Il n'était plus temps de tergiverser. Le martellement incessant montant de la clairière la ramena à l'instant présent, le véritable but de sa venue. Elle partit vers sa destinée, non sans une légère appréhension. Cette petite voix dans sa tête ne cessait de tirer les sonnettes d'alarmes, si ce n'était pas un rêve, elle mettait réellement sa vie en danger. Mais cette part, cette part malsaine qui nous pousse à regarder les horreurs d'un accident de la route par la fenêtre, lui dictait d'aller découvrir l'identité du meurtrier. Son cœur battait la chamade, prêt à s'enfuir au triple-galop.

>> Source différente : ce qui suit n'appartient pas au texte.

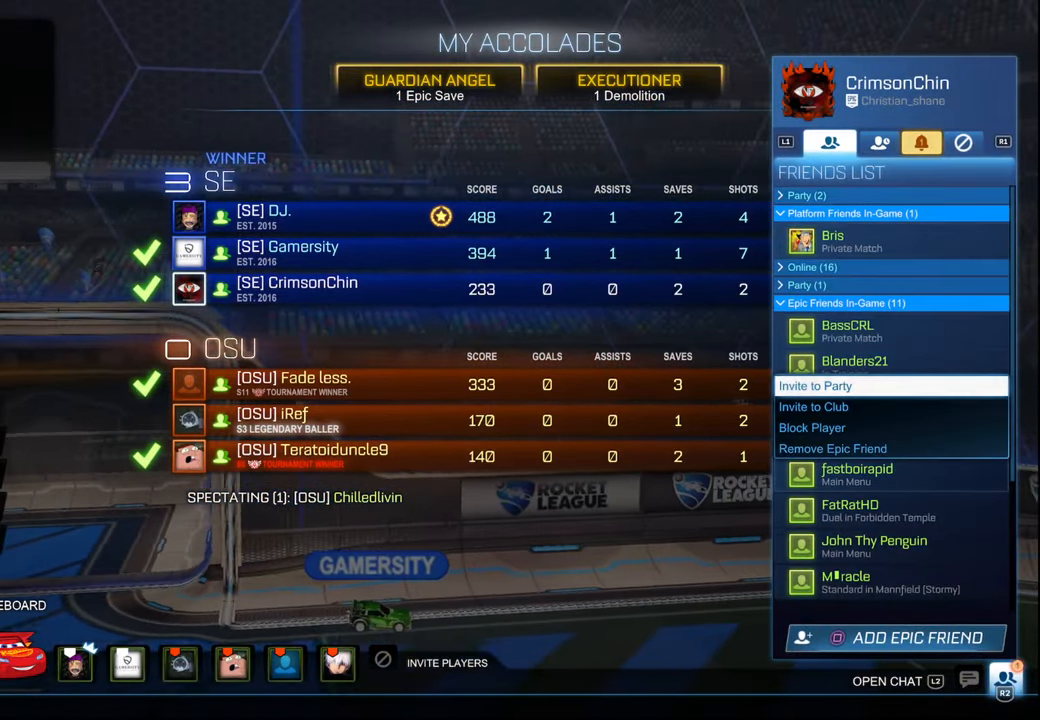
{"buttons": [], "left_stick": "center", "right_stick": "center", "events": [[200, "CROSS", "down"], [284, "CROSS", "up"]]}
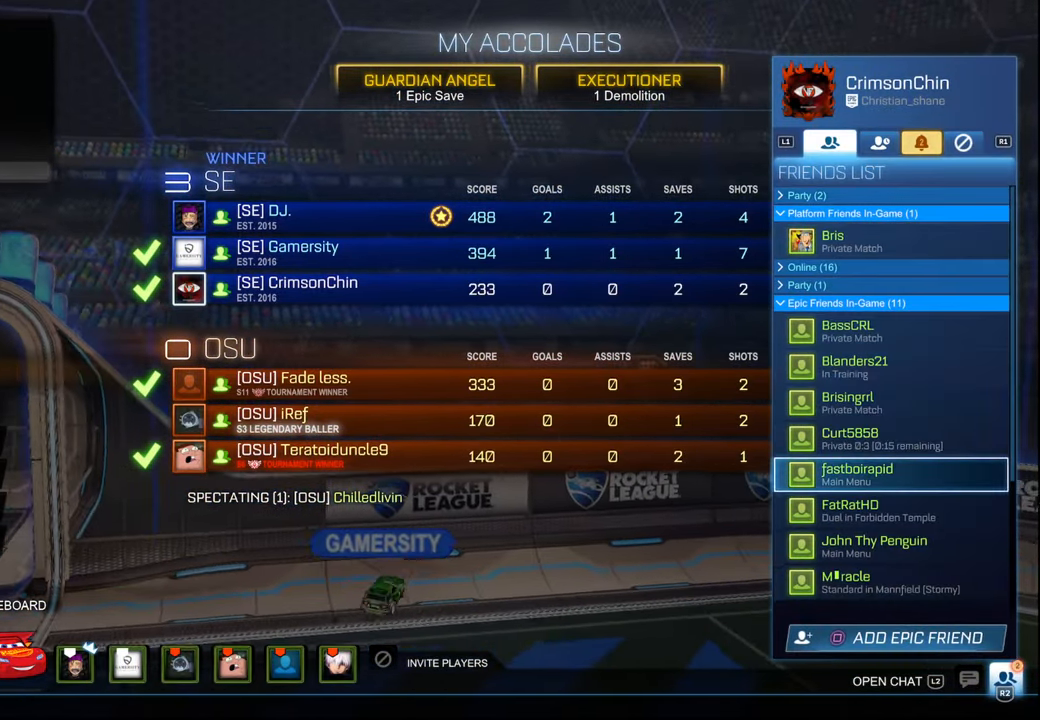
{"buttons": [], "left_stick": "center", "right_stick": "center", "events": []}
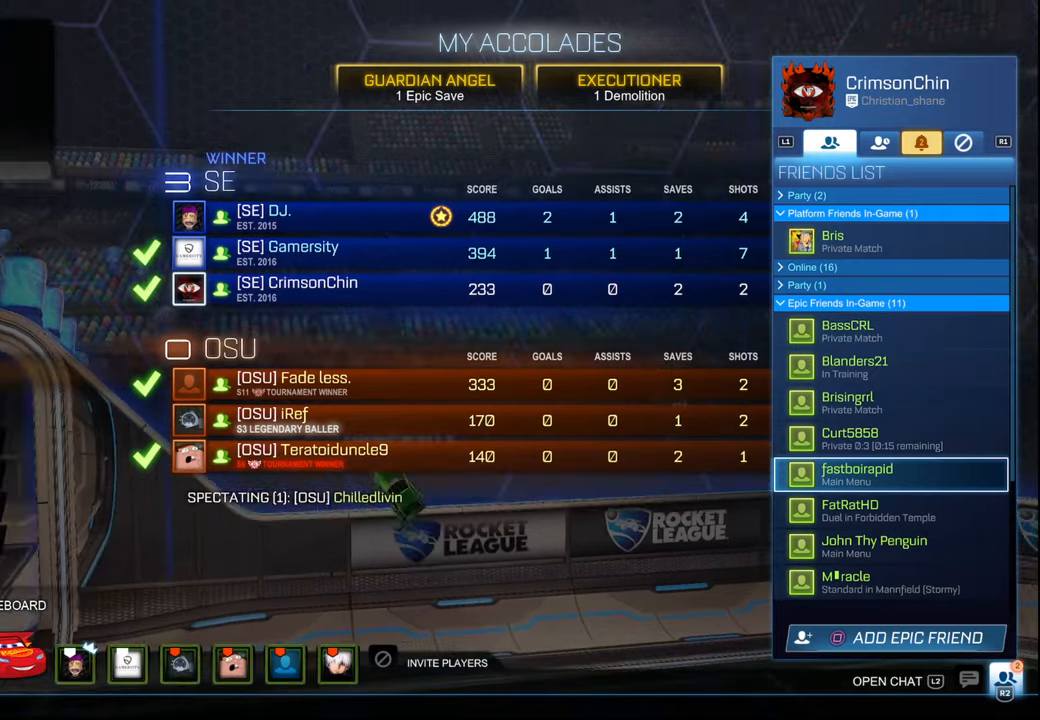
{"buttons": [], "left_stick": "center", "right_stick": "center", "events": []}
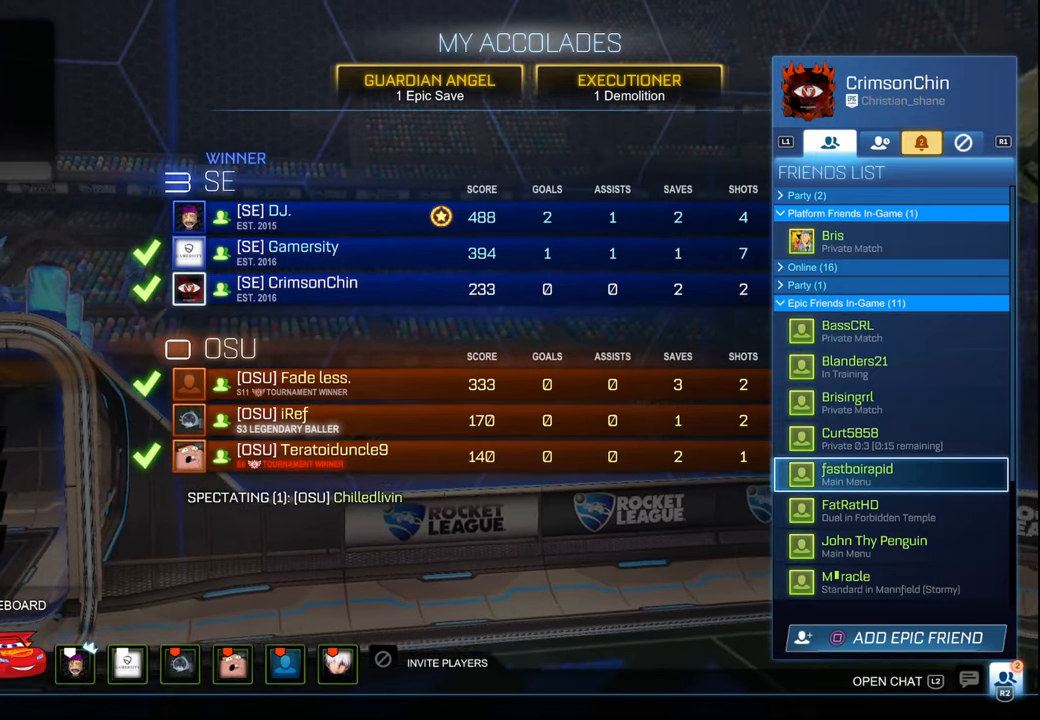
{"buttons": [], "left_stick": "center", "right_stick": "center", "events": []}
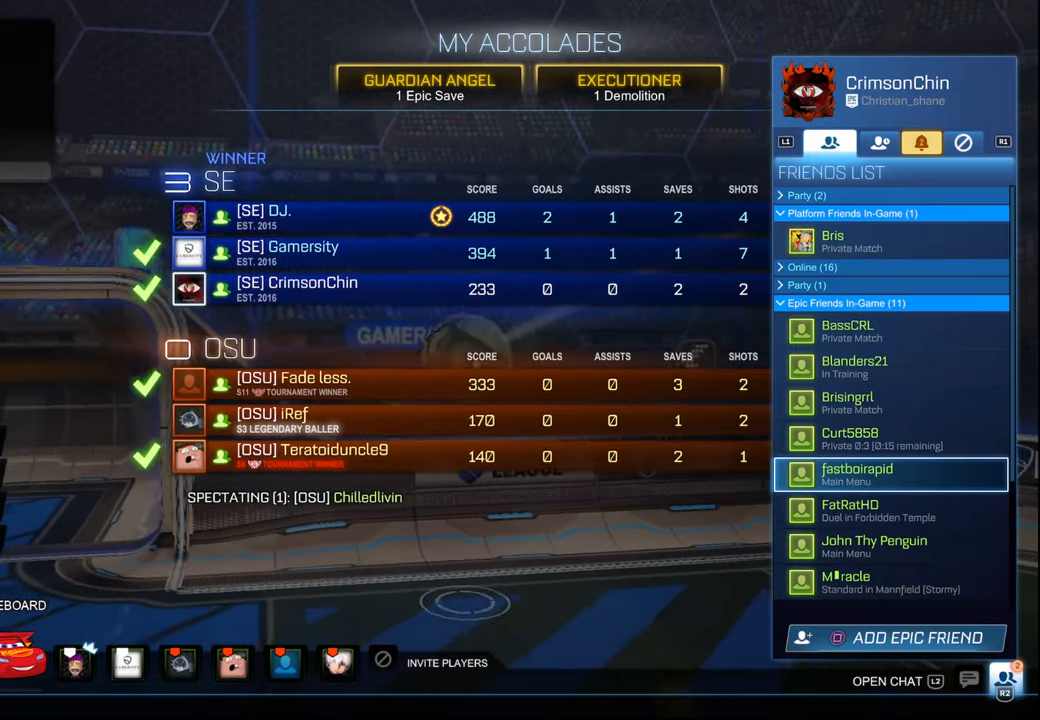
{"buttons": [], "left_stick": "center", "right_stick": "center", "events": []}
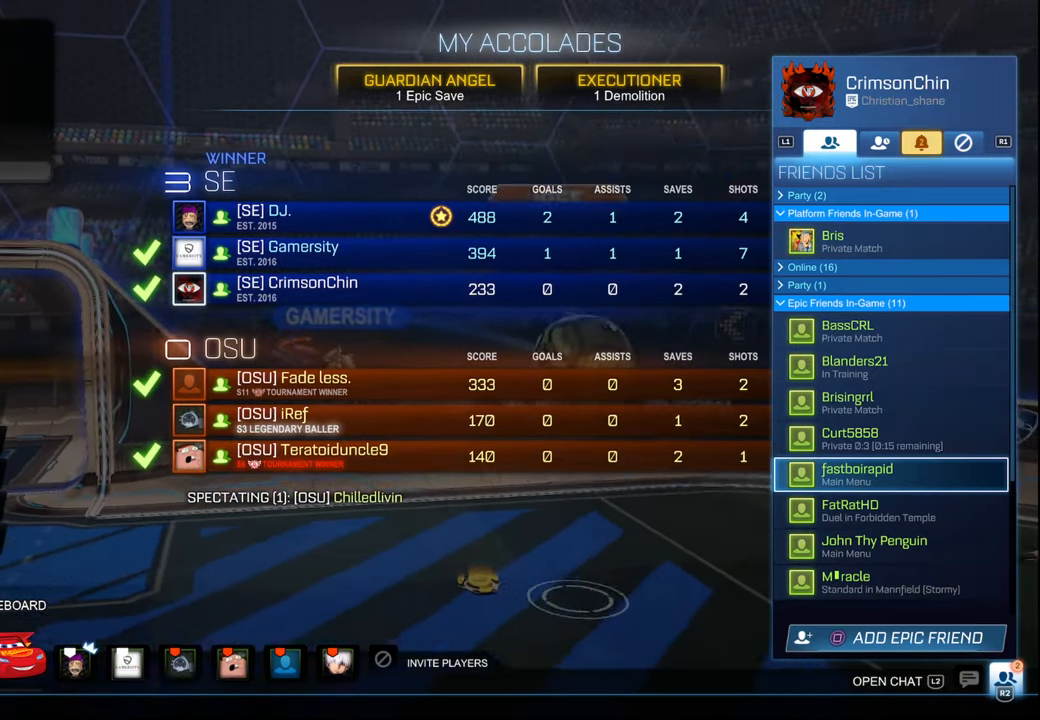
{"buttons": [], "left_stick": "center", "right_stick": "center", "events": []}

Elle traversa les fantômes et chimères naissant du brouillard et de son imagination débordante.

Le moment arrivait à son paroxysme. A moins d'un mètre du spectacle macabre, elle ne put réprimer un sursaut au moment où l'homme plongea une énième fois dans le corps inanimé de la pauvre femme sa lame carmin. Elle devait encore franchir un dernier pas, pas le choix, malgré la terreur, faire face à l'abomination humaine dans toute sa splendeur. Mais ses jambes refusaient de bouger.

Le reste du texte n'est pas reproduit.